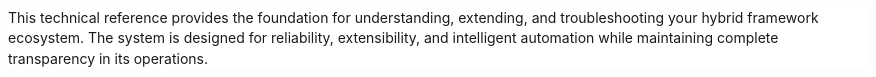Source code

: 
This technical reference provides the foundation for understanding, extending, and troubleshooting your hybrid framework ecosystem. The system is designed for reliability, extensibility, and intelligent automation while maintaining complete transparency in its operations.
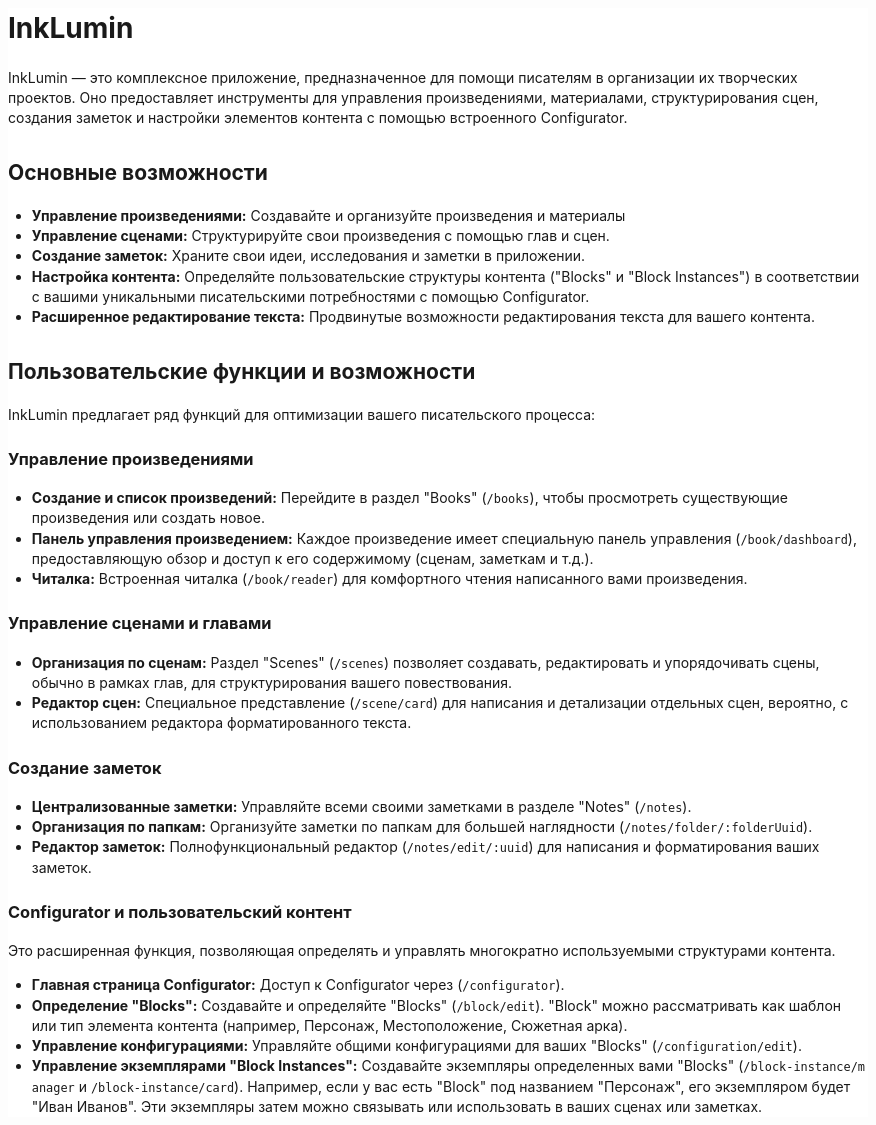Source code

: # InkLumin

InkLumin — это комплексное приложение, предназначенное для помощи писателям в организации их творческих проектов. Оно предоставляет инструменты для управления произведениями, материалами, структурирования сцен, создания заметок и настройки элементов контента с помощью встроенного Configurator.

## Основные возможности

*   **Управление произведениями:** Создавайте и организуйте произведения и материалы
*   **Управление сценами:** Структурируйте свои произведения с помощью глав и сцен.
*   **Создание заметок:** Храните свои идеи, исследования и заметки в приложении.
*   **Настройка контента:** Определяйте пользовательские структуры контента ("Blocks" и "Block Instances") в соответствии с вашими уникальными писательскими потребностями с помощью Configurator.
*   **Расширенное редактирование текста:** Продвинутые возможности редактирования текста для вашего контента.

## Пользовательские функции и возможности

InkLumin предлагает ряд функций для оптимизации вашего писательского процесса:

### Управление произведениями
*   **Создание и список произведений:** Перейдите в раздел "Books" (`/books`), чтобы просмотреть существующие произведения или создать новое.
*   **Панель управления произведением:** Каждое произведение имеет специальную панель управления (`/book/dashboard`), предоставляющую обзор и доступ к его содержимому (сценам, заметкам и т.д.).
*   **Читалка:** Встроенная читалка (`/book/reader`) для комфортного чтения написанного вами произведения.

### Управление сценами и главами
*   **Организация по сценам:** Раздел "Scenes" (`/scenes`) позволяет создавать, редактировать и упорядочивать сцены, обычно в рамках глав, для структурирования вашего повествования.
*   **Редактор сцен:** Специальное представление (`/scene/card`) для написания и детализации отдельных сцен, вероятно, с использованием редактора форматированного текста.

### Создание заметок
*   **Централизованные заметки:** Управляйте всеми своими заметками в разделе "Notes" (`/notes`).
*   **Организация по папкам:** Организуйте заметки по папкам для большей наглядности (`/notes/folder/:folderUuid`).
*   **Редактор заметок:** Полнофункциональный редактор (`/notes/edit/:uuid`) для написания и форматирования ваших заметок.

### Configurator и пользовательский контент
Это расширенная функция, позволяющая определять и управлять многократно используемыми структурами контента.
*   **Главная страница Configurator:** Доступ к Configurator через (`/configurator`).
*   **Определение "Blocks":** Создавайте и определяйте "Blocks" (`/block/edit`). "Block" можно рассматривать как шаблон или тип элемента контента (например, Персонаж, Местоположение, Сюжетная арка).
*   **Управление конфигурациями:** Управляйте общими конфигурациями для ваших "Blocks" (`/configuration/edit`).
*   **Управление экземплярами "Block Instances":** Создавайте экземпляры определенных вами "Blocks" (`/block-instance/manager` и `/block-instance/card`). Например, если у вас есть "Block" под названием "Персонаж", его экземпляром будет "Иван Иванов". Эти экземпляры затем можно связывать или использовать в ваших сценах или заметках.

* _TASK_: Turn the lines in the items above into a numbered list, starting at the line that contains "### Управление произведениями" and ending after the line that contains "форматирования ваших заметок.". Leave out any blank lines.

* _SOLUTION_:
1. ### Управление произведениями
2. *   **Создание и список произведений:** Перейдите в раздел "Books" (`/books`), чтобы просмотреть существующие произведения или создать новое.
3. *   **Панель управления произведением:** Каждое произведение имеет специальную панель управления (`/book/dashboard`), предоставляющую обзор и доступ к его содержимому (сценам, заметкам и т.д.).
4. *   **Читалка:** Встроенная читалка (`/book/reader`) для комфортного чтения написанного вами произведения.
5. ### Управление сценами и главами
6. *   **Организация по сценам:** Раздел "Scenes" (`/scenes`) позволяет создавать, редактировать и упорядочивать сцены, обычно в рамках глав, для структурирования вашего повествования.
7. *   **Редактор сцен:** Специальное представление (`/scene/card`) для написания и детализации отдельных сцен, вероятно, с использованием редактора форматированного текста.
8. ### Создание заметок
9. *   **Централизованные заметки:** Управляйте всеми своими заметками в разделе "Notes" (`/notes`).
10. *   **Организация по папкам:** Организуйте заметки по папкам для большей наглядности (`/notes/folder/:folderUuid`).
11. *   **Редактор заметок:** Полнофункциональный редактор (`/notes/edit/:uuid`) для написания и форматирования ваших заметок.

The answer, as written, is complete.